READING PASSAGE:
****************

The Bactra Review: Occasional and eclectic book reviews by Cosma Shalizi   154

Model Selection and Model Averaging

by Gerda Claeksens and Nils Lid Hjort

Cambridge: Cambridge University Press, 2008

Cambridge Series in Statistical and Probabilistic Mathematics

How Can You Choose Just One?

A statistical model is a story about how the statistician's data might have been generated by a stochastic process. Sometimes we are in the very fortunate situation where our background knowledge tells us that there is really only one plausible story, or at least only one story we know how to tell, and so there is just one model, and we can do all of our statistical inference within that. This is the usual situation presented in statistical textbooks, but it is more of a lie-told-to-children than a reliable guide. The more typical situation is that we very much want to use a parametric statistical model, but neither scientific nor statistical considerations fix on a single model as the right story. We have several possible competing models, and need to either use the data to somehow settle on one — the problem of model selectionThis book is the best available review of model selection from a statistical standpoint. It has a very nice combination of just-enough statistical theory with lots of non-trivial worked examples, and the theory is well-presented and useful, without much being left to folklore. (Some details are referred to Claeskens's and Hjort's papers.)

Chapter 1 opens with some examples to illustrate why reliable model selection would be a good thing, and some of the goals it could serve. Chapter 2 gives a clear, clean presentation of the reasoning behind the famous Akaike information criterion (AIC), as an unbiased estimate of the expected negative log-likelihood (a.k.a. relative entropy or Kullback-Leibler divergence). KL divergence is presented just as a nearly-arbitrary way of saying how far apart two probability distributions are, with the nice property of being zero when and only when the model is exactly right; there is no discussion of either its connection to hypothesis testing (it controls the exponential rate at which power grows), and only a little of its meaning in terms of coding and information (in chapter 4).

The derivations leading to the classical AIC make various quite restrictive assumptions, such as the model specification being completely correct; sections 2.4--2.8 and 2.10 discuss modifications to allow for mis-specification, estimators more robust to outliers than maximum likelihood, using bootstrapping rather than large-sample theory, etc. Section 2.9 explains the connection with cross-validation; a blunt summary is that AIC is a fast asymptotic approximation to leave-one-out cross-validation, and that the former's domain of validity is a strict subset of the latter's. (This does not diminish Akaike's achievements!)

Chapter 3 presents the "Bayesian" information criterion, which is really not very Bayesian* and should probably be called Schwarz's information criterion; the presentation goes through the now-standard route of Laplace approximation, rather than Schwarz's original ideas. It also (sec. 3.5) presents the deviance information criterion of Spiegelhalter et al., noting (p. 92) that in large samples it becomes equivalent to one of the Takeuichi information criterion, one of the more-robust forms of AIC. Section 3.6 glances at minimum description length ideas, in the simplest form where they look very much like BIC.

****************

DATA BLOCK:
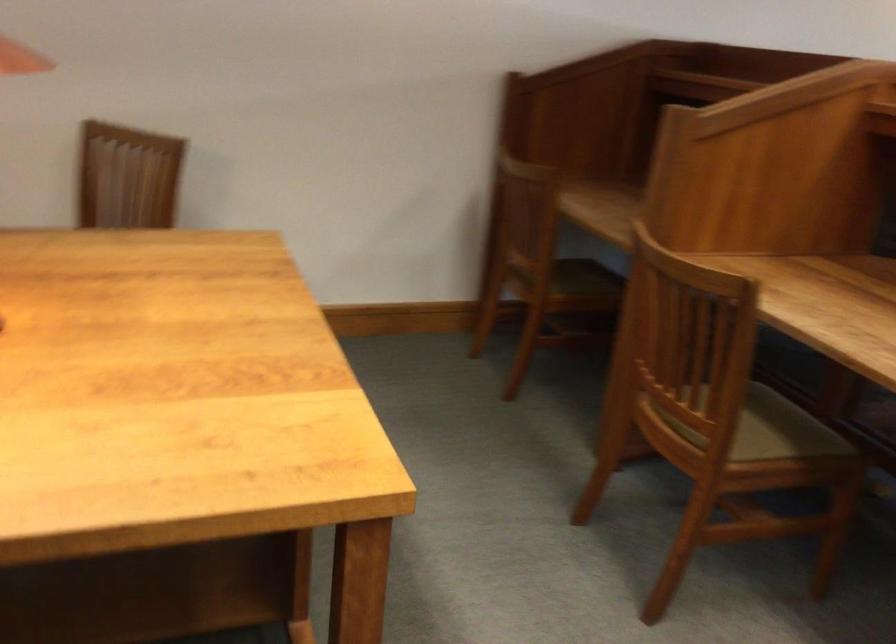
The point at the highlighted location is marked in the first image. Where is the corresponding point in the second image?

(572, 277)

****************

EXERCISES:
• 1. Answer each question from the review.
(a) Which chapter presents the reasoning behind the Akaike information criterion?
(b) Which section explains the connection with cross-validation?
(c) Whose deviance information criterion does section 3.5 present?
• 2. Reproduce the review between "The Bactra Review: Occasional" and "Choose Just One?", inclusive, substituting "the university press of Cambridge" for "Cambridge University Press".
Base every answer solely on the review.

RESPONSES FOR EACH TASK:
• 1.
(a) Chapter 2
(b) Section 2.9
(c) Spiegelhalter et al.

• 2.
The Bactra Review: Occasional and eclectic book reviews by Cosma Shalizi   154

Model Selection and Model Averaging

by Gerda Claeksens and Nils Lid Hjort

Cambridge: the university press of Cambridge, 2008

Cambridge Series in Statistical and Probabilistic Mathematics

How Can You Choose Just One?